EXERCISE GOAL: The required answer is every line of the data containing the word "metals".

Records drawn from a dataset
----------

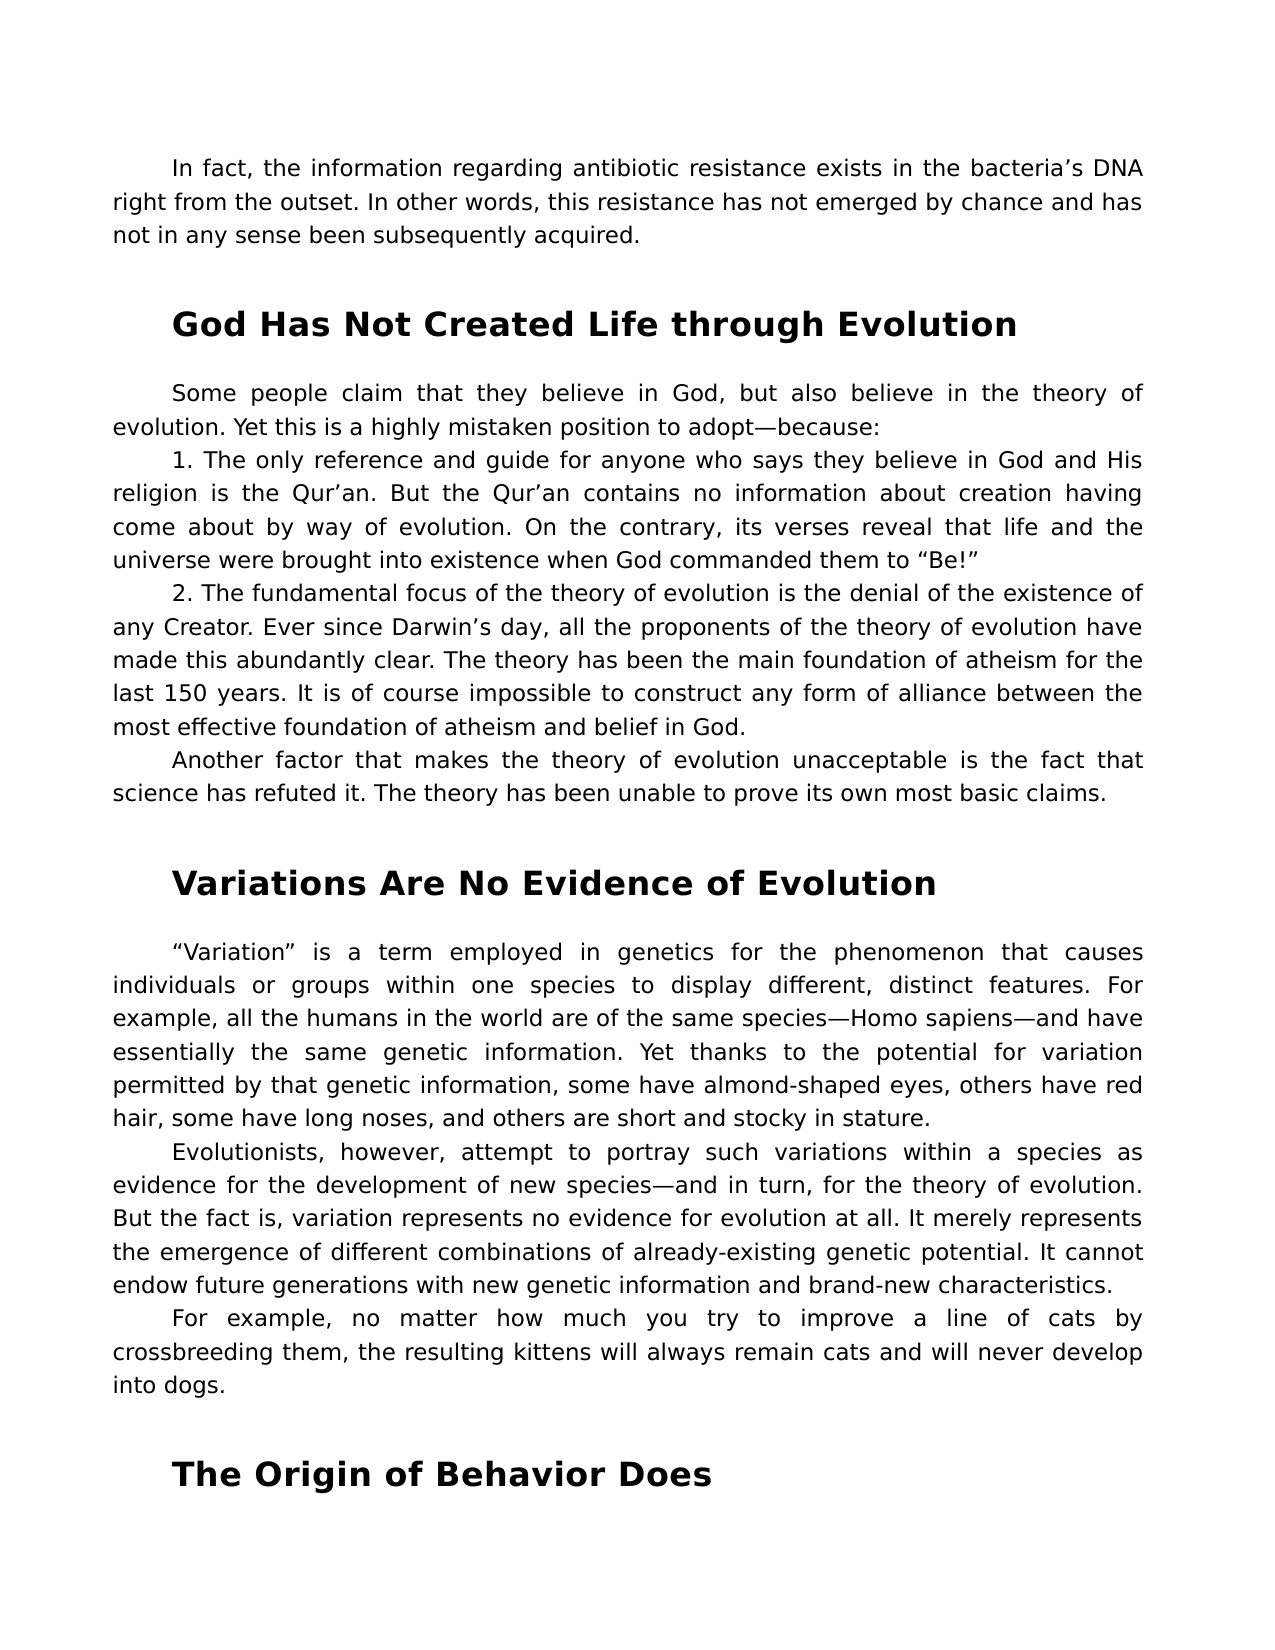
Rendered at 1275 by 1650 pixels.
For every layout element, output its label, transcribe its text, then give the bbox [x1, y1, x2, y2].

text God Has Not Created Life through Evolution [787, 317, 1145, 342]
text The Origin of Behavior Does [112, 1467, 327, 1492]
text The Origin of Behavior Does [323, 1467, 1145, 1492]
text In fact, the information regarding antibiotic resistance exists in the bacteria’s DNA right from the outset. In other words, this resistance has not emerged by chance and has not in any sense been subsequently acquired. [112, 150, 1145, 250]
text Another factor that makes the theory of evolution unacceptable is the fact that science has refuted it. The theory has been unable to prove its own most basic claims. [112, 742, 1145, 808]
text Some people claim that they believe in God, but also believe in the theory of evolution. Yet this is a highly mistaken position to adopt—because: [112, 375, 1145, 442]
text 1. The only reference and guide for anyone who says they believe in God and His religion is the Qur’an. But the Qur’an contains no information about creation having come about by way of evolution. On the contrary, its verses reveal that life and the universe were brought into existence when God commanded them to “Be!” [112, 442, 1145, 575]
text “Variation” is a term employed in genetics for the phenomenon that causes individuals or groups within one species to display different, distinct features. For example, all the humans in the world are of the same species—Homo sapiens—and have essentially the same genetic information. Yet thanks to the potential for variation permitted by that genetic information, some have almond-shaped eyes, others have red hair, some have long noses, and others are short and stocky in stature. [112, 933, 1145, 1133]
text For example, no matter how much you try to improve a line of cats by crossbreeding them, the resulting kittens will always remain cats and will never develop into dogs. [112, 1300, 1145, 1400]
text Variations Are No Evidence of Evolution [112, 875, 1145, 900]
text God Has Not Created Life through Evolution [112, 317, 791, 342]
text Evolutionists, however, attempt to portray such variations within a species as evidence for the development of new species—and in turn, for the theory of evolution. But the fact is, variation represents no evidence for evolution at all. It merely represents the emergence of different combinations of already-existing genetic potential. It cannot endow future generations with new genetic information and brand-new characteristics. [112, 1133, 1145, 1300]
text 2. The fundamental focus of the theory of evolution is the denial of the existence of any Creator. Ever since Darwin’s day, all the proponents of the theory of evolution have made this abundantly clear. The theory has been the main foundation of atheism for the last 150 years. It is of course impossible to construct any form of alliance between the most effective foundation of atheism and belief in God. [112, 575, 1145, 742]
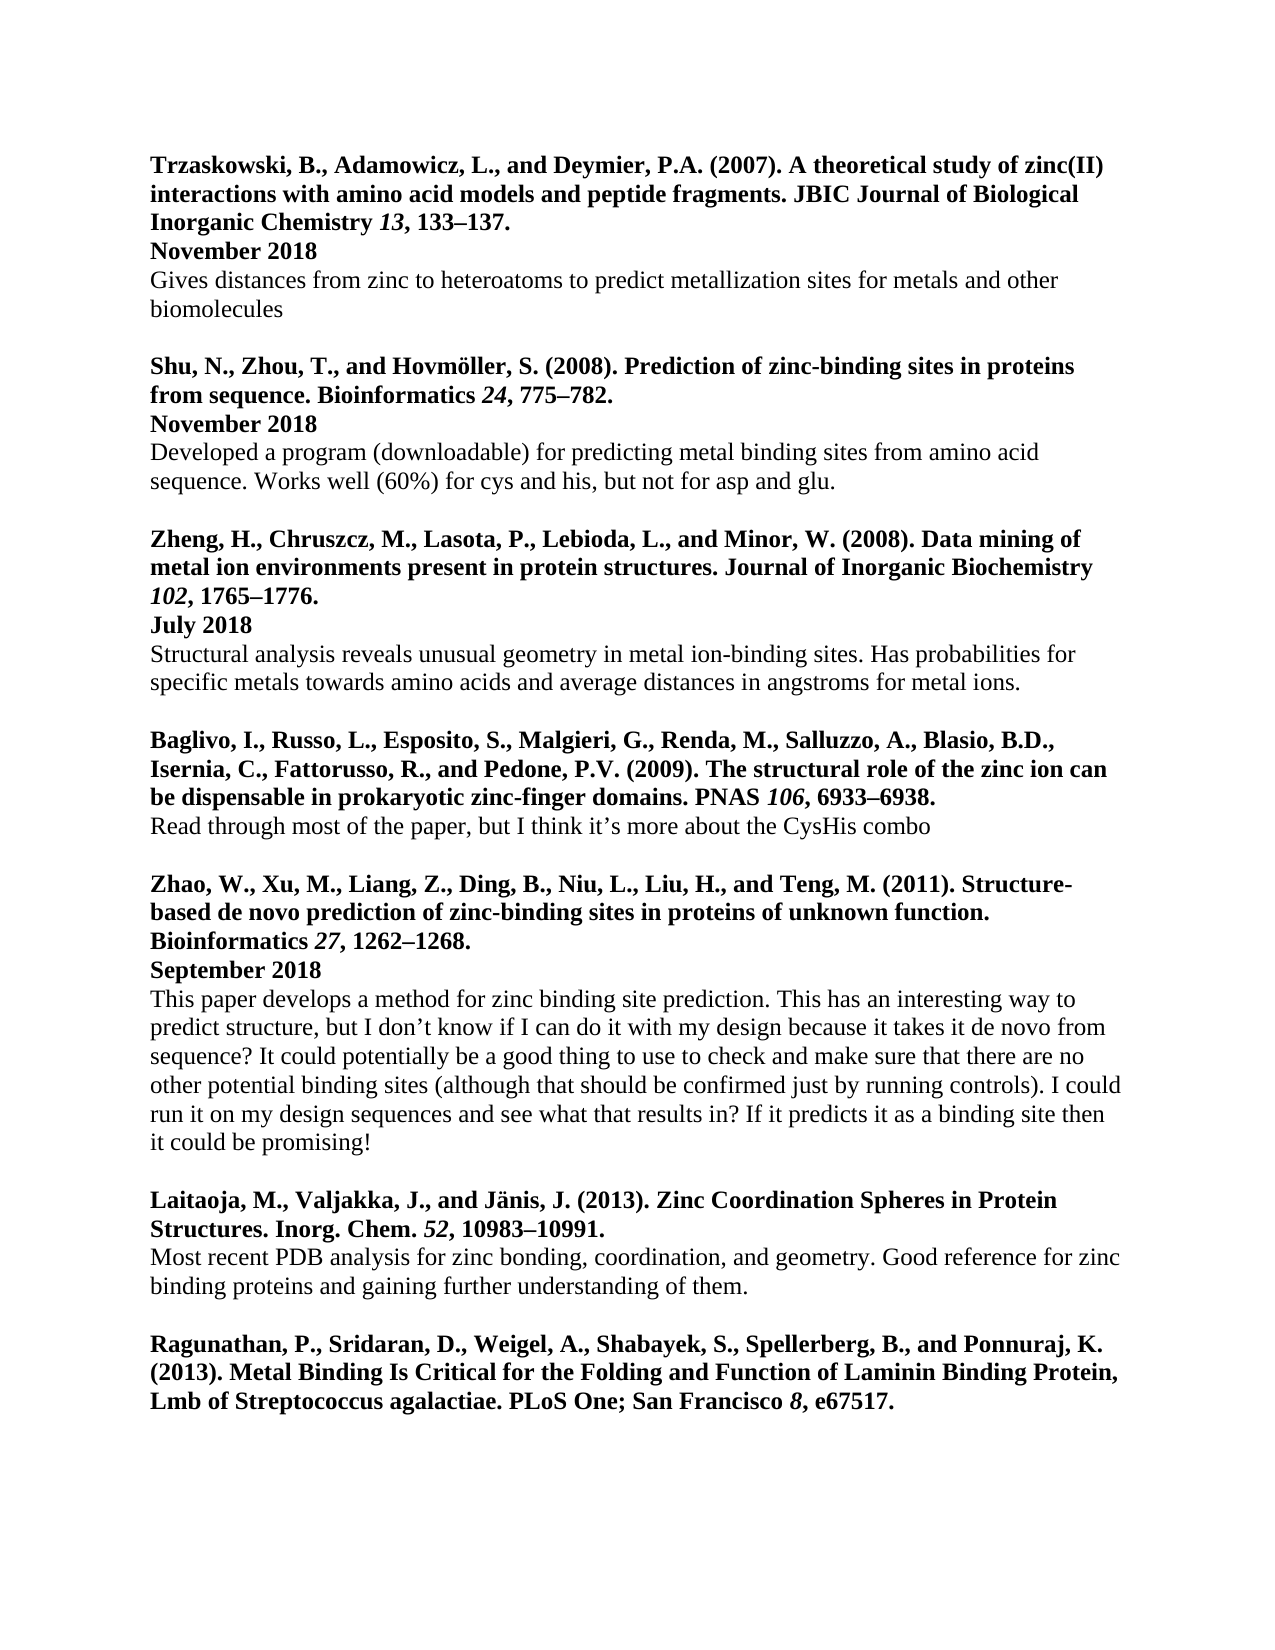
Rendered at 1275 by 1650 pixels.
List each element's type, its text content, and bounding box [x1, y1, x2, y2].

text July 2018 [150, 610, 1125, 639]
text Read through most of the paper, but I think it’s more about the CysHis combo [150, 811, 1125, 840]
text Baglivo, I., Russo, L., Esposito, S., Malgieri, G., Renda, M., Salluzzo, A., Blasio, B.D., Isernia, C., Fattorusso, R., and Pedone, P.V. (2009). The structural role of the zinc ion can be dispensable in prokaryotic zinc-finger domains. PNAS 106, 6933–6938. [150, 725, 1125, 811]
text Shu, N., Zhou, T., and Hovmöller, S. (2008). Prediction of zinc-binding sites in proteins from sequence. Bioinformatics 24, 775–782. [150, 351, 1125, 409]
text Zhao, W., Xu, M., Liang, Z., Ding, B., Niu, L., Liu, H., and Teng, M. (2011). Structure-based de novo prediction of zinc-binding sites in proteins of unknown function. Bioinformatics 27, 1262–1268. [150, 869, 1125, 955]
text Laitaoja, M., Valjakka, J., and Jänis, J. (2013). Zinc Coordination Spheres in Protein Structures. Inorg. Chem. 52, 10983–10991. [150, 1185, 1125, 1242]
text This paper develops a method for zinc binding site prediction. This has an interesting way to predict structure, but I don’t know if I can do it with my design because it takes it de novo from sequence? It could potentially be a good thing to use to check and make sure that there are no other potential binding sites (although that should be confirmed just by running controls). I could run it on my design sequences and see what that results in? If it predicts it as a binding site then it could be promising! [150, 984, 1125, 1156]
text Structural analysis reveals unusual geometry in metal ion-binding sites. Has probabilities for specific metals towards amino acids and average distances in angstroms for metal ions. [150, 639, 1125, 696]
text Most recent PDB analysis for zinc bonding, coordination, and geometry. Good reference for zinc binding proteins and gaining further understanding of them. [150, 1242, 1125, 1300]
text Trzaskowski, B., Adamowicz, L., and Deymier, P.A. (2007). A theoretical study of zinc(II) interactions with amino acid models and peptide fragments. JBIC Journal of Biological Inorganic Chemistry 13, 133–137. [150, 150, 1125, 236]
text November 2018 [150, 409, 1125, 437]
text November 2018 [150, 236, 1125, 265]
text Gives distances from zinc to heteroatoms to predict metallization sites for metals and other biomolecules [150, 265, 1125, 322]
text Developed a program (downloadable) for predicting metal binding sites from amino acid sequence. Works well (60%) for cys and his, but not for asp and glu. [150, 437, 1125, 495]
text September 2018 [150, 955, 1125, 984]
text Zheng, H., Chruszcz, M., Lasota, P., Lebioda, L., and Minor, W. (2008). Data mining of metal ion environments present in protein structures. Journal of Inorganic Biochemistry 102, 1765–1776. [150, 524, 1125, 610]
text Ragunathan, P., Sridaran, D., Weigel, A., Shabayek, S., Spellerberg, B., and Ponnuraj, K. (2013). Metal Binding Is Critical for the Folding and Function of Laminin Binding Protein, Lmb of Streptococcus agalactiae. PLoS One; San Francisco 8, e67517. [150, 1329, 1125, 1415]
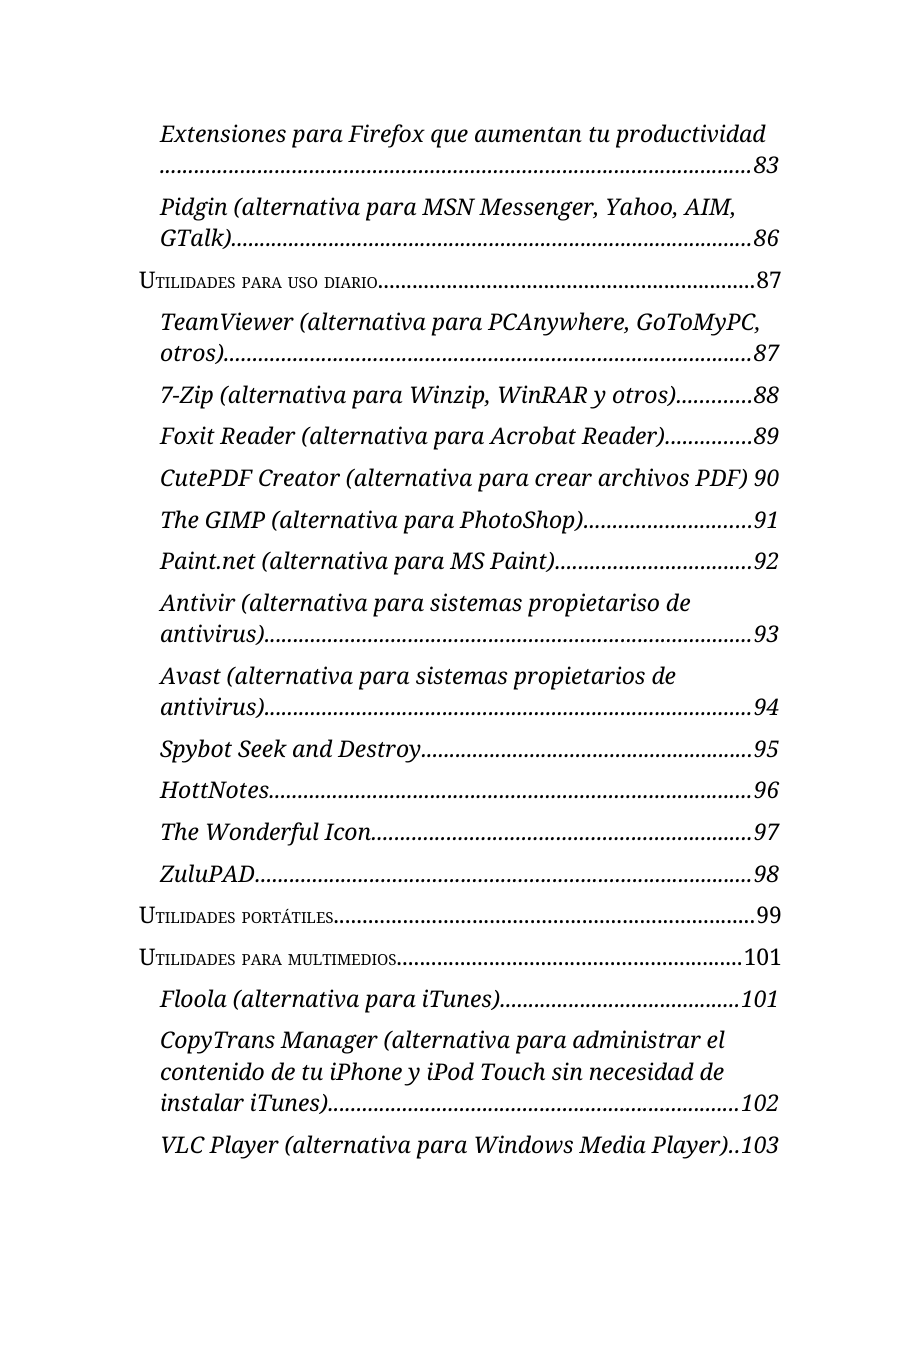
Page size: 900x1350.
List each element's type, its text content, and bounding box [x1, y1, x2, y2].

----------

RESPONSE AREA:
text Structural analysis reveals unusual geometry in metal ion-binding sites. Has probabilities for specific metals towards amino acids and average distances in angstroms for metal ions. [150, 639, 1125, 696]
text Gives distances from zinc to heteroatoms to predict metallization sites for metals and other biomolecules [150, 265, 1125, 322]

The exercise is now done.